Dr. Kirklyn Kerr, director of the Ohio Agricultural Research Development Centers, officially opens the 144th annual Canfield Fair, which he describes as the best county fair in the nation.

A winning $6 million Ohio Super Lotto ticket is sold in Warren, but a winner has not yet stepped forward.

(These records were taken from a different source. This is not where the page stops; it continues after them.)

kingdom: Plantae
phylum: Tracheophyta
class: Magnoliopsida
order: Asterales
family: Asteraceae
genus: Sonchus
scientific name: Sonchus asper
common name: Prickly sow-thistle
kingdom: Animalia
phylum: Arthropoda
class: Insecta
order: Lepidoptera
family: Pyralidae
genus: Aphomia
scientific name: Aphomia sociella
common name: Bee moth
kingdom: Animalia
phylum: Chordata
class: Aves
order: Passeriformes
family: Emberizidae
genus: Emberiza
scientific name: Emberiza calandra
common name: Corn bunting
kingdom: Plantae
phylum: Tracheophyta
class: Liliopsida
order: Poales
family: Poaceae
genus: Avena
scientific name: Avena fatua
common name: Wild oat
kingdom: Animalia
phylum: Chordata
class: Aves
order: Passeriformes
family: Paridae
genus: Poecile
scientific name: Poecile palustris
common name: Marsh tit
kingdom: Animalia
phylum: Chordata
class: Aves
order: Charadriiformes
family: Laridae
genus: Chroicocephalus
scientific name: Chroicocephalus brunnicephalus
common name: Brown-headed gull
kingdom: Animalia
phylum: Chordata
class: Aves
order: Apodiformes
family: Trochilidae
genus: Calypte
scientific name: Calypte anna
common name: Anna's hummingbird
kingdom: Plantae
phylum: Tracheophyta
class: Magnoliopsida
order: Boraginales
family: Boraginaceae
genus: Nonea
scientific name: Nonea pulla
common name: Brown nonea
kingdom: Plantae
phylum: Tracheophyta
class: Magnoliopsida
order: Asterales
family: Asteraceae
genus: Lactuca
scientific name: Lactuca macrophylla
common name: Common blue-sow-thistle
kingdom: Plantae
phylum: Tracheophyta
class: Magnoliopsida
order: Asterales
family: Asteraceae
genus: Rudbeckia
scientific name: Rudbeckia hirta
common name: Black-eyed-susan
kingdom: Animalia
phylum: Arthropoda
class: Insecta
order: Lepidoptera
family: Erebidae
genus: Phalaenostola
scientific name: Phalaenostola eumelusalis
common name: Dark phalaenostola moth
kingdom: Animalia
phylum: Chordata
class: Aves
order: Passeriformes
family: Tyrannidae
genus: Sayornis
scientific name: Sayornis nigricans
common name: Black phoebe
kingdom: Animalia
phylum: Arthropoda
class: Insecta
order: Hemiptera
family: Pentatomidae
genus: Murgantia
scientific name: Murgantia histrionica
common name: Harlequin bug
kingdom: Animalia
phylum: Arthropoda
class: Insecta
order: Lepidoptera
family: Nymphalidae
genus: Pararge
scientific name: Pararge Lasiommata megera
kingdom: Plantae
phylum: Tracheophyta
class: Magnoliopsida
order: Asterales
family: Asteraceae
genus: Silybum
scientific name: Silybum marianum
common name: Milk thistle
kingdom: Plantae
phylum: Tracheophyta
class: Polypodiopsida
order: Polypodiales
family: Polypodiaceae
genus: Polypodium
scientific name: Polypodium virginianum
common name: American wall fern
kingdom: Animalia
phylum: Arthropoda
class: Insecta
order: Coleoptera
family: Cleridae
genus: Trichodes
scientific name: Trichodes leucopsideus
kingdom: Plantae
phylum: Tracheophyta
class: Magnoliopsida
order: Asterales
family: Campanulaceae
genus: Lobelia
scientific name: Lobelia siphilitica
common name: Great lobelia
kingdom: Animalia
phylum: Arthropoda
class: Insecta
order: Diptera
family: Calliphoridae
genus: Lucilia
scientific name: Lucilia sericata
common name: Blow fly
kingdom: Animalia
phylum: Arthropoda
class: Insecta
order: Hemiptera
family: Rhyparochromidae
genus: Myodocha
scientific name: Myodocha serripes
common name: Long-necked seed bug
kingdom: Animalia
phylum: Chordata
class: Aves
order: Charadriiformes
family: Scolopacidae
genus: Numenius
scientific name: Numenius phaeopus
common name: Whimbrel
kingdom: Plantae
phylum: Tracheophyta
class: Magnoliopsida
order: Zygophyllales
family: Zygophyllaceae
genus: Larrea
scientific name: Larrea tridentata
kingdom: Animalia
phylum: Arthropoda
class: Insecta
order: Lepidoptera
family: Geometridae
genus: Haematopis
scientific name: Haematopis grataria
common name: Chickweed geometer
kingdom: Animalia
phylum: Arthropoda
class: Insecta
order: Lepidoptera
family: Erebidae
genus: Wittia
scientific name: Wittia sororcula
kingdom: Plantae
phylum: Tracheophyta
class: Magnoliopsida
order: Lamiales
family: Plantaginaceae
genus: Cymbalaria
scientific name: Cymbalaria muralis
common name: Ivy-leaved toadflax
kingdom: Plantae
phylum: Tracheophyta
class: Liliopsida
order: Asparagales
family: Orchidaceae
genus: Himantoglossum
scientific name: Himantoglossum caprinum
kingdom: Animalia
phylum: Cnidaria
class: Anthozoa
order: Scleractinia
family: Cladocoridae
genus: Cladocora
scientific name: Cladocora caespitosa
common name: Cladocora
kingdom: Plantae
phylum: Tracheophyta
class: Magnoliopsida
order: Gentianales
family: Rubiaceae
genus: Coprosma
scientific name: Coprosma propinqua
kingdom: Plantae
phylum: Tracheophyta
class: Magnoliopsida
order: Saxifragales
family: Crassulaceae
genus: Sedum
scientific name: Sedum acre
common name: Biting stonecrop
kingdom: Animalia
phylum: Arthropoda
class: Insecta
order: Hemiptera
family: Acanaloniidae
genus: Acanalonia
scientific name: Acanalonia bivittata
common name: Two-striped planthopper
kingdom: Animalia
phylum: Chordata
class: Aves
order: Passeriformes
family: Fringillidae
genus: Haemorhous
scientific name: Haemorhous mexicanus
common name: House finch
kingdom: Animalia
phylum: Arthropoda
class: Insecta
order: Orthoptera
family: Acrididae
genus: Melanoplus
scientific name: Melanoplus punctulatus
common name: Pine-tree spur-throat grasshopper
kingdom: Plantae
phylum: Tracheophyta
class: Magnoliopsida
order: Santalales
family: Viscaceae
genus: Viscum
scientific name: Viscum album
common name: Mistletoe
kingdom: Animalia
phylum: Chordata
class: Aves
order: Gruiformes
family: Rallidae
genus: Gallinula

The winning numbers were 13, 17, 22, 28, 36 and 41.

1975: A mid-afternoon ear-splitting thunder and lightning storm puts a damper on second day attendance at the Canfield Fair, which was 41,823, about 10,000 fewer than a year earlier.

Mahoning County Common Pleas Judge Clyde W. Osborne denies a request for a temporary injunction filed by Pauline Bernard of Rosewae Drive seeking to stop the opening of mourning-dove hunting season, which the Ohio Department of Natural Resources says will open Sept. 1.

Father Nathan Willis, the only black clergyman serving in the Catholic Diocese of Youngstown, says the church should do more to recruit black nuns and priests for leadership roles.

1965: Mayor Anthony B. Flask is among three new directors elected by the Ohio Municipal League.

The Fellows Riverside Gardens and Garden Center receive a national award for outstanding community service.

The 119th Canfield Fair opens with fair directors expecting record crowds of about 300,000. Admission is $1.

1940: In a letter to city employees, Mayor William B. Spagnola warns that they are now covered by the Hatch Act, which prohibits them from taking part in political activities.

Cowboys of the Gatewood Rodeo capture four buffalo that escaped from the Canfield Fairgrounds into a section of undergrowth on the M.J. Neff farm.

Large Youngstown coal consumers file an appeal with Secretary of the Interior Harold Ickes charging that the setting of minimum prices for bituminous coal is an “unlawful assumption of power.” The appellants include Youngstown Sheet & Tube Co., Republic Steel Corp., Republic Rubber, General Fireproofing, the Youngstown Chamber of Commerce, the G.M. McKelvey Co. and the Strouss Hirshberg Co.